November 11, 2004
Fighting in Falluja has created a humanitarian disaster in which innocent people are dying because medical help cannot reach them, aid workers in Iraq have said. In one case, a pregnant woman and her child died in a refugee camp west of the city after the mother unexpectedly aborted and no doctors were on hand, Firdus al-Ubadi, an official from the Iraqi Red Crescent Society, told Reuters on Wednesday. In another case, a young boy died from a snake bite that would normally have been easily treatable, she said. "From a humanitarian point of view it's a disaster, there's no other way to describe it. And if we don't do something about it soon, it's going to spread to other cities," she said. About 10,000 US soldiers and 2000 Iraqi troops are fighting to wrest control of Falluja, 50km west of Baghdad.
Families fleeing Falluja
At least 2200 families have fled Falluja in recent days and are struggling to survive without enough water, food or medicine in nearby towns and villages, she said. Some families have fled as far as Tikrit, about 150km north of Falluja. But the biggest concern is people in and around Falluja itself - they can't be reached because US and Iraqi forces have set up a wide cordon around the city to prevent anyone from entering and exiting the city.
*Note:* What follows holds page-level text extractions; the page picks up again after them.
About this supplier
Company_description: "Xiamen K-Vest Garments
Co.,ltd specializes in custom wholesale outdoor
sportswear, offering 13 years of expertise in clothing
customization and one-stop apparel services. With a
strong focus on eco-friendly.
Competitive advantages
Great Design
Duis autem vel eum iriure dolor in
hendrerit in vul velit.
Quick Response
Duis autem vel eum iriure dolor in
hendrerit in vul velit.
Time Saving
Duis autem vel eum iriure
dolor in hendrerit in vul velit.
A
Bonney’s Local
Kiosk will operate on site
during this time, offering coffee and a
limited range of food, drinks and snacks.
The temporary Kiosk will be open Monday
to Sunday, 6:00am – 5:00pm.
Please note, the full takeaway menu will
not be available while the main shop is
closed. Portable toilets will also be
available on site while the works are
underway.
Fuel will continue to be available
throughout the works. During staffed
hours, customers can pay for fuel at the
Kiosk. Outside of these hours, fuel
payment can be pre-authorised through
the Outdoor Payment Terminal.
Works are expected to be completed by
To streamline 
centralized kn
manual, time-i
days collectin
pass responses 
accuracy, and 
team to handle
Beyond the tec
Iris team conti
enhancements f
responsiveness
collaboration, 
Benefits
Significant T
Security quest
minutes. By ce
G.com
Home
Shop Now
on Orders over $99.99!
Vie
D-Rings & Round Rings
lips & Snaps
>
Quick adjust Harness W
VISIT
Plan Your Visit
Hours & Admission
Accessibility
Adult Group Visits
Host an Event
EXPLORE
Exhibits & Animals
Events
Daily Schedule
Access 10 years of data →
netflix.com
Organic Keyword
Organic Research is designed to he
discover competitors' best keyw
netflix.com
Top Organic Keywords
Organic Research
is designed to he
It is unclear how many civilians are left in Falluja, but the Association of Muslim Scholars estimates about 60000 people are still there while the US military says 150,000 (half the entire population) had fled since October. Due to the chaos, however, no official numbers are available.
Trapped at home
Between a nightly curfew and the danger of venturing onto the streets, many Iraqis are effectively trapped at home. "We've asked for permission from the Americans to go into the city and help the people there but we haven't heard anything back from them," Ubadi said. "There's no medicine, no water, no electricity. They need our help." "Our first mission is to obtain permission from the multinational forces to enter the city and start evacuating the wounded, the elderly, the children and women," she explained.
The Red Crescent Society has teams of doctors and relief experts ready to go in to each of Falluja's districts with essential aid, but needs US approval first. The US military was not immediately available to comment on the aid agency's request, but has said its first priority is to defeat the fighters in Falluja.
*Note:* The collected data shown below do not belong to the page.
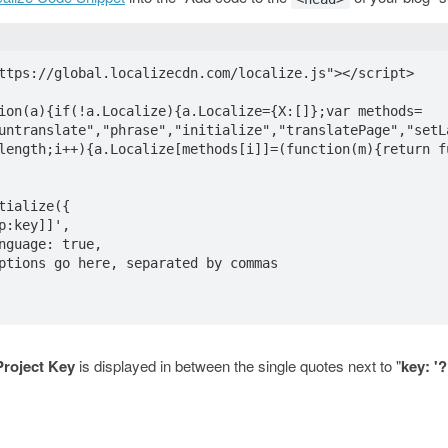
ttps://global.localizecdn.com/localize.js"></script>

ion(a){if(!a.Localize){a.Localize={X:[]};var methods=
untranslate","phrase","initialize","translatePage","setL
length;i++){a.Localize[methods[i]]=(function(m){return f
Project Key
is displayed in between the single quotes next to "
key: '
lization Options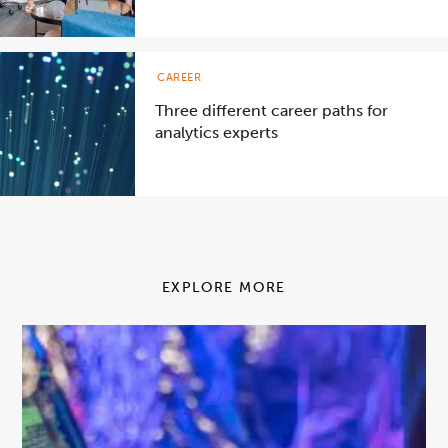
CAREER
Three different career paths for
analytics experts
EXPLORE MORE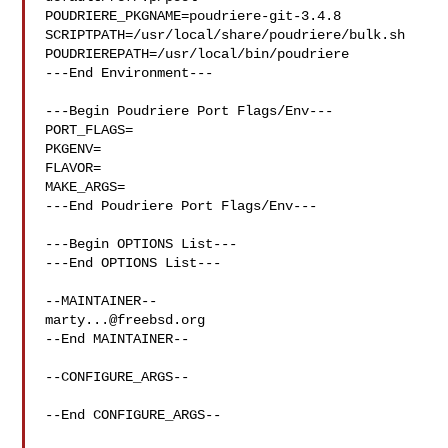
POUDRIERE_PKGNAME=poudriere-git-3.4.8

SCRIPTPATH=/usr/local/share/poudriere/bulk.sh

POUDRIEREPATH=/usr/local/bin/poudriere

---End Environment---

---Begin Poudriere Port Flags/Env---

PORT_FLAGS=

PKGENV=

FLAVOR=

MAKE_ARGS=

---End Poudriere Port Flags/Env---

---Begin OPTIONS List---

---End OPTIONS List---

marty...@freebsd.org
--End MAINTAINER--

--CONFIGURE_ARGS--

--End CONFIGURE_ARGS--
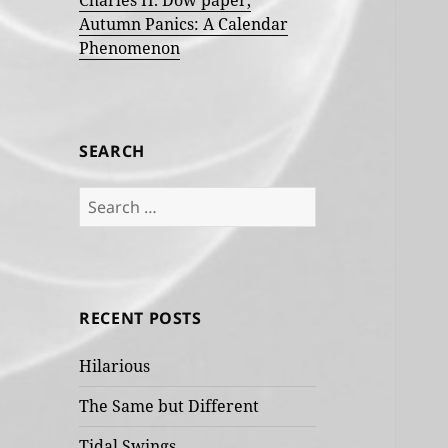
Charles H. Dow paper,
Autumn Panics: A Calendar
Phenomenon
SEARCH
Search
for:
RECENT POSTS
Hilarious
The Same but Different
Tidal Swings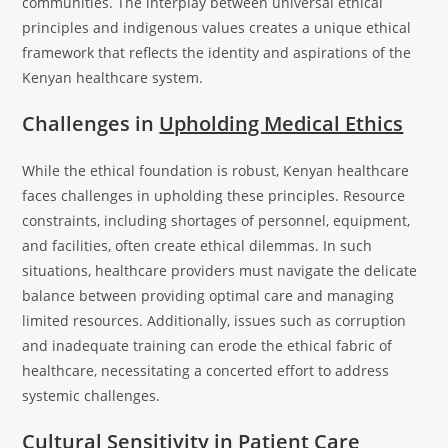
communities. The interplay between universal ethical
principles and indigenous values creates a unique ethical
framework that reflects the identity and aspirations of the
Kenyan healthcare system.
Challenges in
Upholding Medical Ethics
While the ethical foundation is robust, Kenyan healthcare
faces challenges in upholding these principles. Resource
constraints, including shortages of personnel, equipment,
and facilities, often create ethical dilemmas. In such
situations, healthcare providers must navigate the delicate
balance between providing optimal care and managing
limited resources. Additionally, issues such as corruption
and inadequate training can erode the ethical fabric of
healthcare, necessitating a concerted effort to address
systemic challenges.
Cultural Sensitivity in Patient Care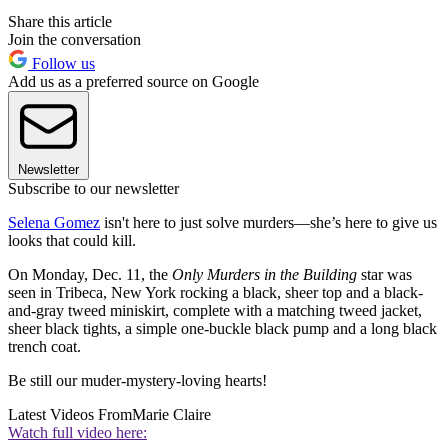
Share this article
Join the conversation
Follow us
Add us as a preferred source on Google
Newsletter
Subscribe to our newsletter
Selena Gomez
isn't here to just solve murders—she’s here to give us
looks that could kill.
On Monday, Dec. 11, the
Only Murders in the Building
star was
seen in Tribeca, New York rocking a black, sheer top and a black-
and-gray tweed miniskirt, complete with a matching tweed jacket,
sheer black tights, a simple one-buckle black pump and a long black
trench coat.
Be still our muder-mystery-loving hearts!
Latest Videos From
Marie Claire
Watch full video here: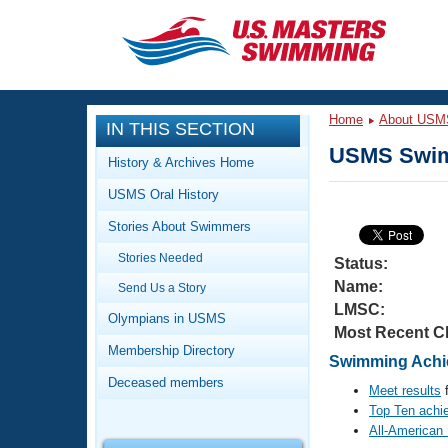
CLOSE
Training
Home
About USM
IN THIS SECTION
Workout Library
Events
USMS Swim
History & Archives Home
Articles And Videos
USMS Oral History
Calendar Of Events
Club Finder
Stories About Swimmers
Swimming 101
Virtual And Fitness Events
Stories Needed
Workout Library
Status:
Name:
Send Us a Story
Training Plans
2026 Summer Nationals
LMSC:
About Us
Olympians in USMS
Most Recent C
Swimming Guides
National Championships
Membership Directory
Swimming Achie
What Is Masters Swimming?
Deceased members
Video Stroke Analysis
Meet results
f
Join
Results And Rankings
Top Ten achi
USMS Community
All-American
Club Finder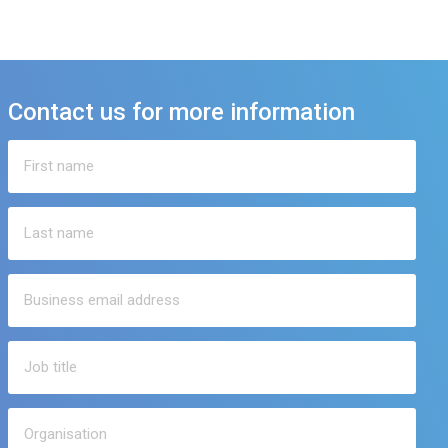
Contact us for more information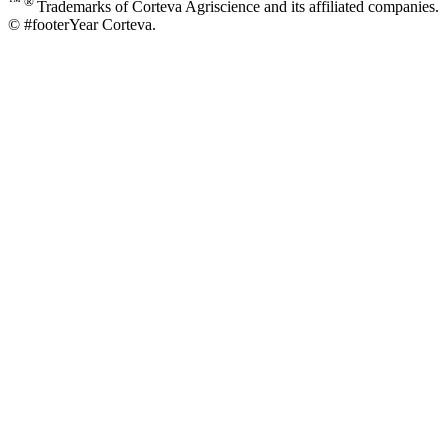
™ ®
Trademarks of Corteva Agriscience and its affiliated companies.
© #footerYear Corteva.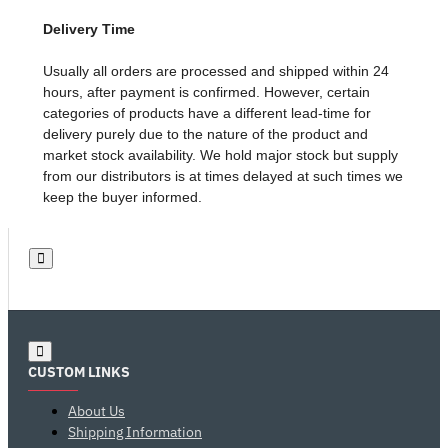
Delivery Time
Usually all orders are processed and shipped within 24
hours, after payment is confirmed. However, certain
categories of products have a different lead-time for
delivery purely due to the nature of the product and
market stock availability. We hold major stock but supply
from our distributors is at times delayed at such times we
keep the buyer informed.
CUSTOM LINKS
About Us
Shipping Information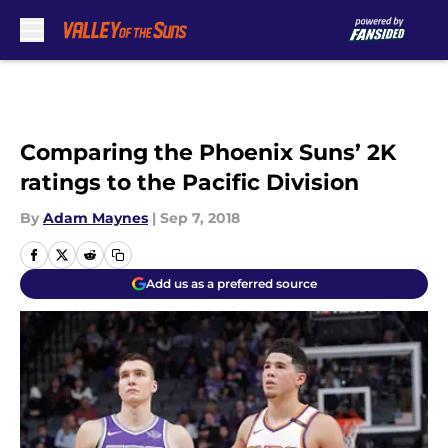
Skip to main content
Comparing the Phoenix Suns’ 2K
ratings to the Pacific Division
By
Adam Maynes
|
Sep 7, 2018
Add us as a preferred source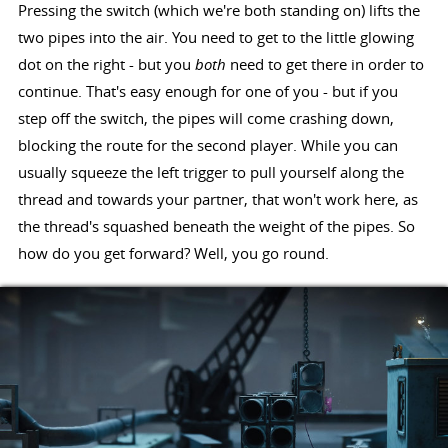
Pressing the switch (which we're both standing on) lifts the
two pipes into the air. You need to get to the little glowing
dot on the right - but you
both
need to get there in order to
continue. That's easy enough for one of you - but if you
step off the switch, the pipes will come crashing down,
blocking the route for the second player. While you can
usually squeeze the left trigger to pull yourself along the
thread and towards your partner, that won't work here, as
the thread's squashed beneath the weight of the pipes. So
how do you get forward? Well, you go round.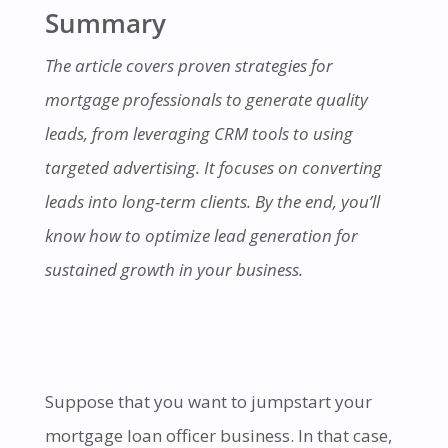
Summary
The article covers proven strategies for
mortgage professionals to generate quality
leads, from leveraging CRM tools to using
targeted advertising. It focuses on converting
leads into long-term clients. By the end, you’ll
know how to optimize lead generation for
sustained growth in your business.
Suppose that you want to jumpstart your
mortgage loan officer business. In that case,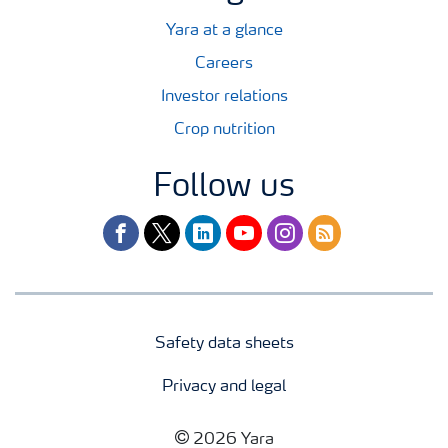
Yara at a glance
Careers
Investor relations
Crop nutrition
Follow us
facebook
twitter
linkedin
youtube
instagram
rss
Safety data sheets
Privacy and legal
2026 Yara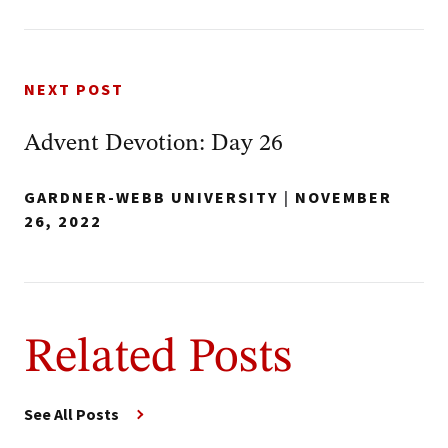
NEXT POST
Advent Devotion: Day 26
GARDNER-WEBB UNIVERSITY
|
NOVEMBER
26, 2022
Related Posts
See All Posts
Iraq's military spokesman for the assault, called Operation Dawn, admitted that conditions inside the city for the few residents still living there were grim. "This is not a joke, it is a full-scale battle," Major General Abd al-Qadir Mohan told reporters at Camp Falluja, outside the city. "The battleground is horrific even for US soldiers, so imagine how civilians feel," he said. An attack was launched late on Monday which has since turned into furious street-to-street fighting.
Young boy killed
On Tuesday, a 9-year-old boy died after being hit in the stomach by shrapnel. His parents were unable to get him to hospital because of the fighting and so resorted to wrapping a sheet around him to stem the blood flow. He died hours later of blood loss and was buried in the garden of the family home. "We buried him in the garden because it was too dangerous to go out," said his father, teacher Muhammad Abbud. "We did not know how long the fighting would last." The International Committee for the Red Cross says there are thousands of elderly and women and children who have had no food or water for days. At least 20,000 have gathered in the town of Saqlawiya, south of Falluja.
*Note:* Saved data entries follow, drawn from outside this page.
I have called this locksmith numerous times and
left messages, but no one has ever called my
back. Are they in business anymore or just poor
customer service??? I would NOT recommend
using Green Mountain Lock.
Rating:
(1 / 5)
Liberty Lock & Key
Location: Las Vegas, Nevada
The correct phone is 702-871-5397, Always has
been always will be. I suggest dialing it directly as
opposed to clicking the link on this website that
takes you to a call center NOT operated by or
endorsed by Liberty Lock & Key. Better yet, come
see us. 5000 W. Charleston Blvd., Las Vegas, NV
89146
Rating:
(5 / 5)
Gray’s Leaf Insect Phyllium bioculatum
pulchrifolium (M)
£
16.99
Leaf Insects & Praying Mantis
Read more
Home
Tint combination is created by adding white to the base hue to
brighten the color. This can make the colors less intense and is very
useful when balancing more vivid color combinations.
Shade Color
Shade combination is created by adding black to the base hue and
"The Red Cross is very worried. We urge all combatants to guarantee passage to those who need medical care, regardless of whether they are friends or enemies," spokesman Ahmad al-Raoui said. "They must be allowed to return home as soon as possible." Aid workers say there are still hundreds of families left in the city, which has been pummelled by sustained aerial bombardment and artillery fire in recent days. "We know of at least 157 families inside Falluja who need our help," said Ubadi. For some it is already too late. One mother and her three daughters had intended to flee but their home was hit by a bombardment earlier this week and all died, neighbours who escaped told aid workers.